** Opening DATA SECTION block **

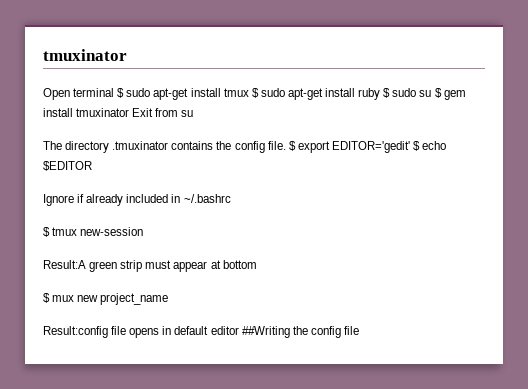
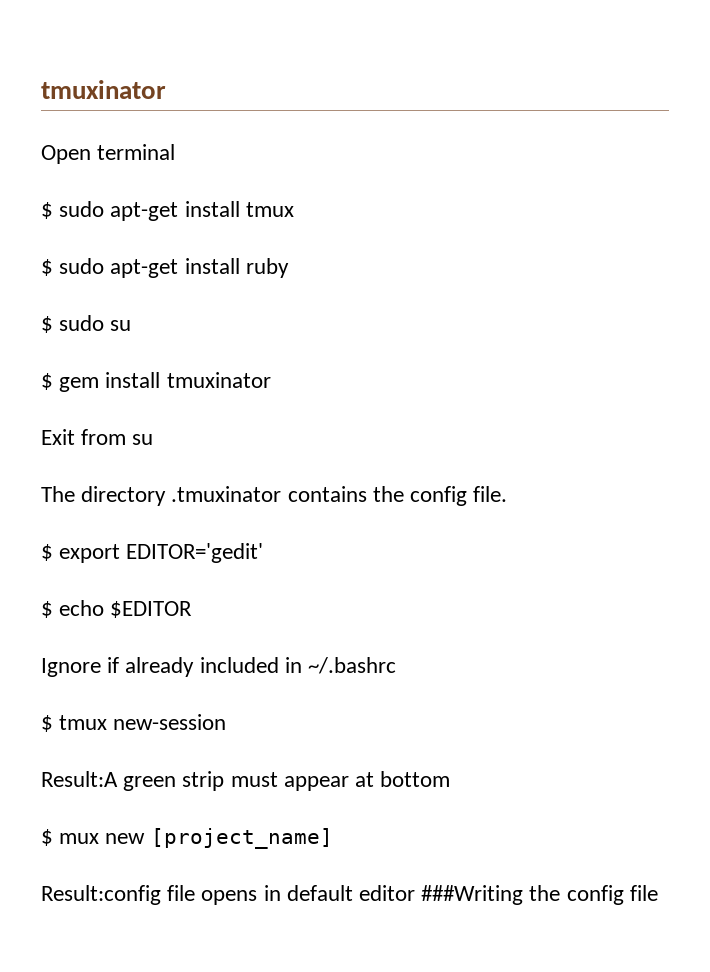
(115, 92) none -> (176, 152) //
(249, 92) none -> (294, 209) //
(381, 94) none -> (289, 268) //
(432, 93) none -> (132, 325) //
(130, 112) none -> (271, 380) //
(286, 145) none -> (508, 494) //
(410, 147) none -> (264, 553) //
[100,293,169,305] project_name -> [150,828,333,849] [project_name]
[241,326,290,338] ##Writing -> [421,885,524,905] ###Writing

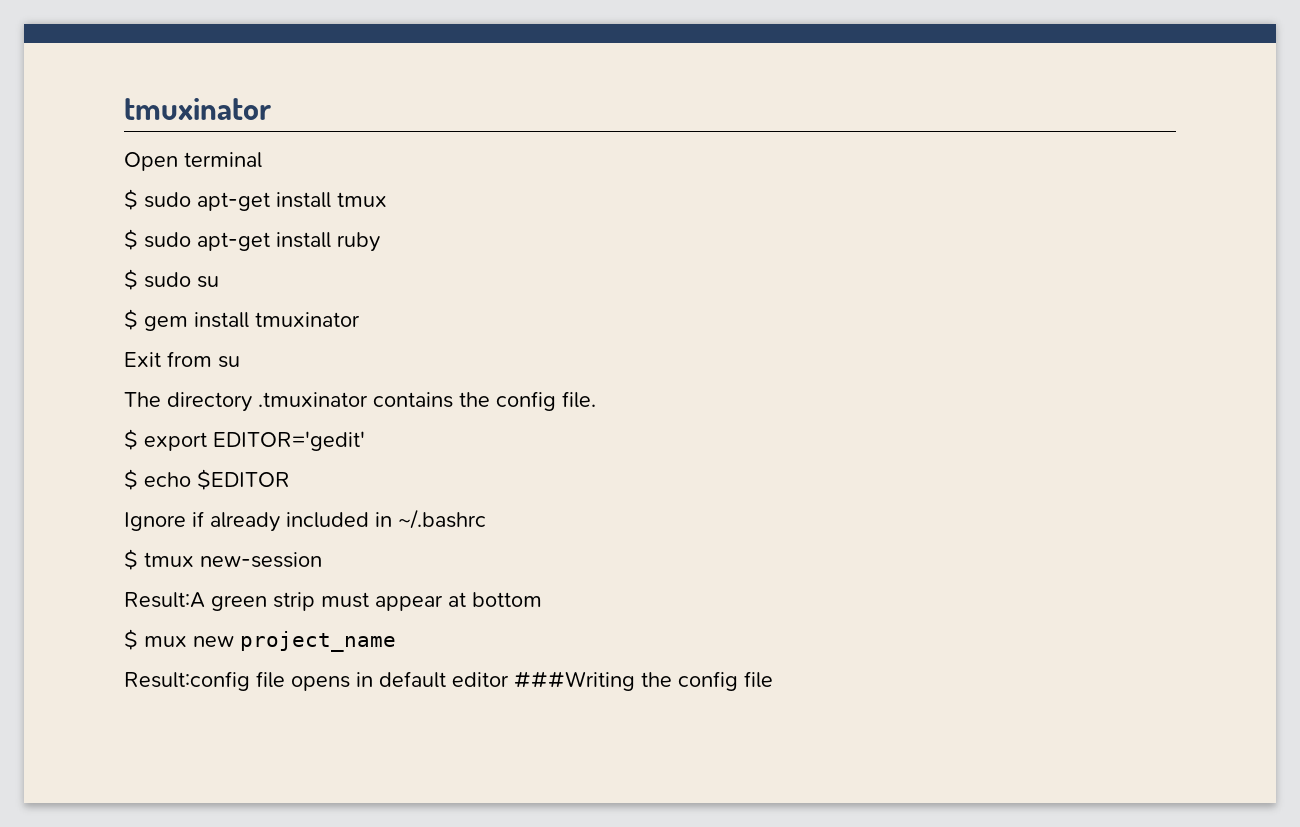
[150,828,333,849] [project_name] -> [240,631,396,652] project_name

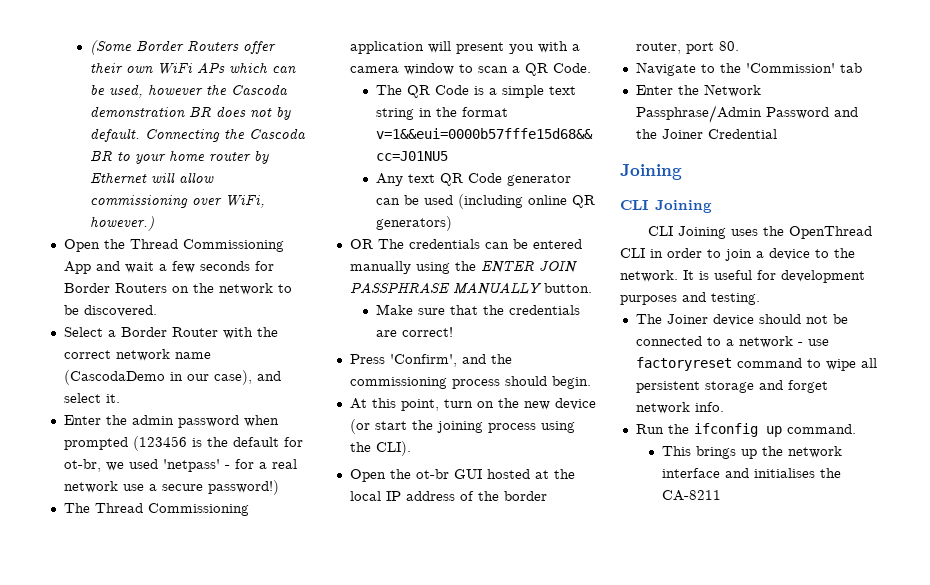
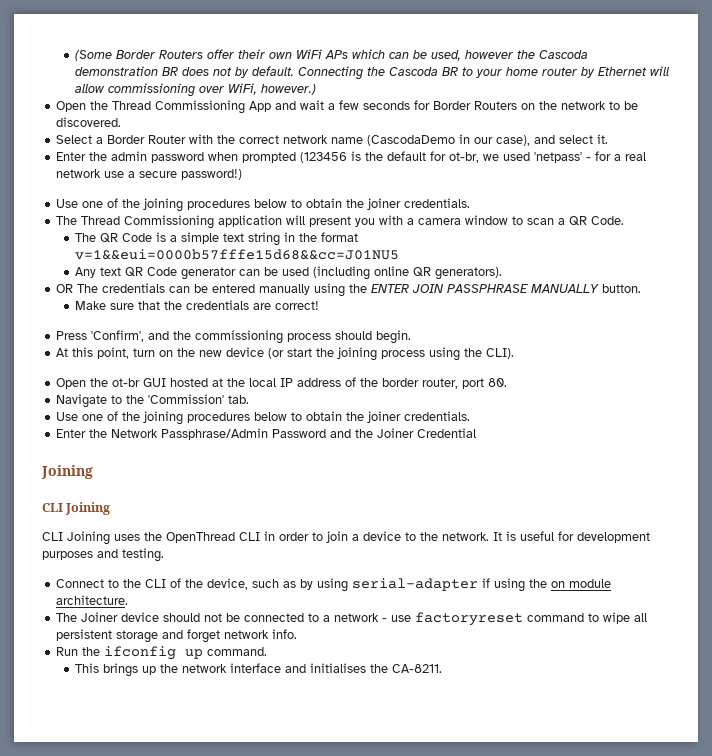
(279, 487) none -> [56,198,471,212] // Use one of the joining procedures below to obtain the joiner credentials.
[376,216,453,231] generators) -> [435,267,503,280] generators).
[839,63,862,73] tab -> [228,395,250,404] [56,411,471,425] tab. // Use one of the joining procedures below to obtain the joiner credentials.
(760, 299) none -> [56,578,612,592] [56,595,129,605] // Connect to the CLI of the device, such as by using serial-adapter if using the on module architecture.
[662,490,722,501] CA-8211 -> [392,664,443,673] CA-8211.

** Closing DATA SECTION block **

▶ [PROBLEM]
Retype the entries above exactly, starting at their first line and ending with the line that holds "[241,326,290,338] ##Writing ->"; pictures stay out.

▶ [RESPONSE FOR THIS EXERCISE]
(115, 92) none -> (176, 152) //
(249, 92) none -> (294, 209) //
(381, 94) none -> (289, 268) //
(432, 93) none -> (132, 325) //
(130, 112) none -> (271, 380) //
(286, 145) none -> (508, 494) //
(410, 147) none -> (264, 553) //
[100,293,169,305] project_name -> [150,828,333,849] [project_name]
[241,326,290,338] ##Writing -> [421,885,524,905] ###Writing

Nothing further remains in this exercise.